--- Information shown ---

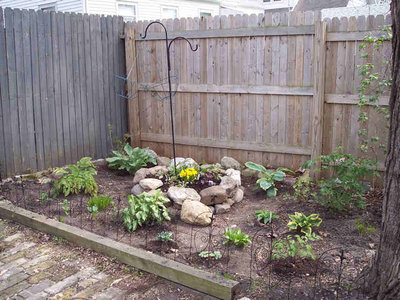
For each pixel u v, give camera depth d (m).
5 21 5.53
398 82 2.56
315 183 5.52
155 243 3.92
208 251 3.71
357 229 4.07
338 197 4.46
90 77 6.67
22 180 5.75
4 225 4.57
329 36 5.31
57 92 6.25
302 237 3.62
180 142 6.83
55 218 4.51
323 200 4.54
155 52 6.77
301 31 5.52
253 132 6.18
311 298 2.96
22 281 3.41
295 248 3.40
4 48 5.55
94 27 6.63
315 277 3.12
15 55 5.68
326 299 2.93
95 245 3.84
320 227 4.17
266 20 5.73
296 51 5.62
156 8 12.72
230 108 6.29
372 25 5.05
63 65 6.28
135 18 12.02
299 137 5.84
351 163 4.60
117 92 7.12
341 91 5.40
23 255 3.87
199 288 3.14
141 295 3.17
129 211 4.26
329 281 3.16
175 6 13.50
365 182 5.37
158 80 6.84
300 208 4.70
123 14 11.66
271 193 5.16
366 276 2.95
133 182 5.73
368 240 3.86
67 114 6.41
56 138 6.31
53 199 5.12
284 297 2.99
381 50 5.05
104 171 6.43
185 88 6.58
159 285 3.31
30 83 5.89
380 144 5.07
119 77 7.09
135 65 7.01
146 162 6.39
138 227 4.30
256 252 3.71
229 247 3.83
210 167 5.67
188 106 6.65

---

• What is needed:
Only the lines from the one containing "341 91 5.40" through the last line of the records should appear, each written out exactly.

• Response to this exercise:
341 91 5.40
23 255 3.87
199 288 3.14
141 295 3.17
129 211 4.26
329 281 3.16
175 6 13.50
365 182 5.37
158 80 6.84
300 208 4.70
123 14 11.66
271 193 5.16
366 276 2.95
133 182 5.73
368 240 3.86
67 114 6.41
56 138 6.31
53 199 5.12
284 297 2.99
381 50 5.05
104 171 6.43
185 88 6.58
159 285 3.31
30 83 5.89
380 144 5.07
119 77 7.09
135 65 7.01
146 162 6.39
138 227 4.30
256 252 3.71
229 247 3.83
210 167 5.67
188 106 6.65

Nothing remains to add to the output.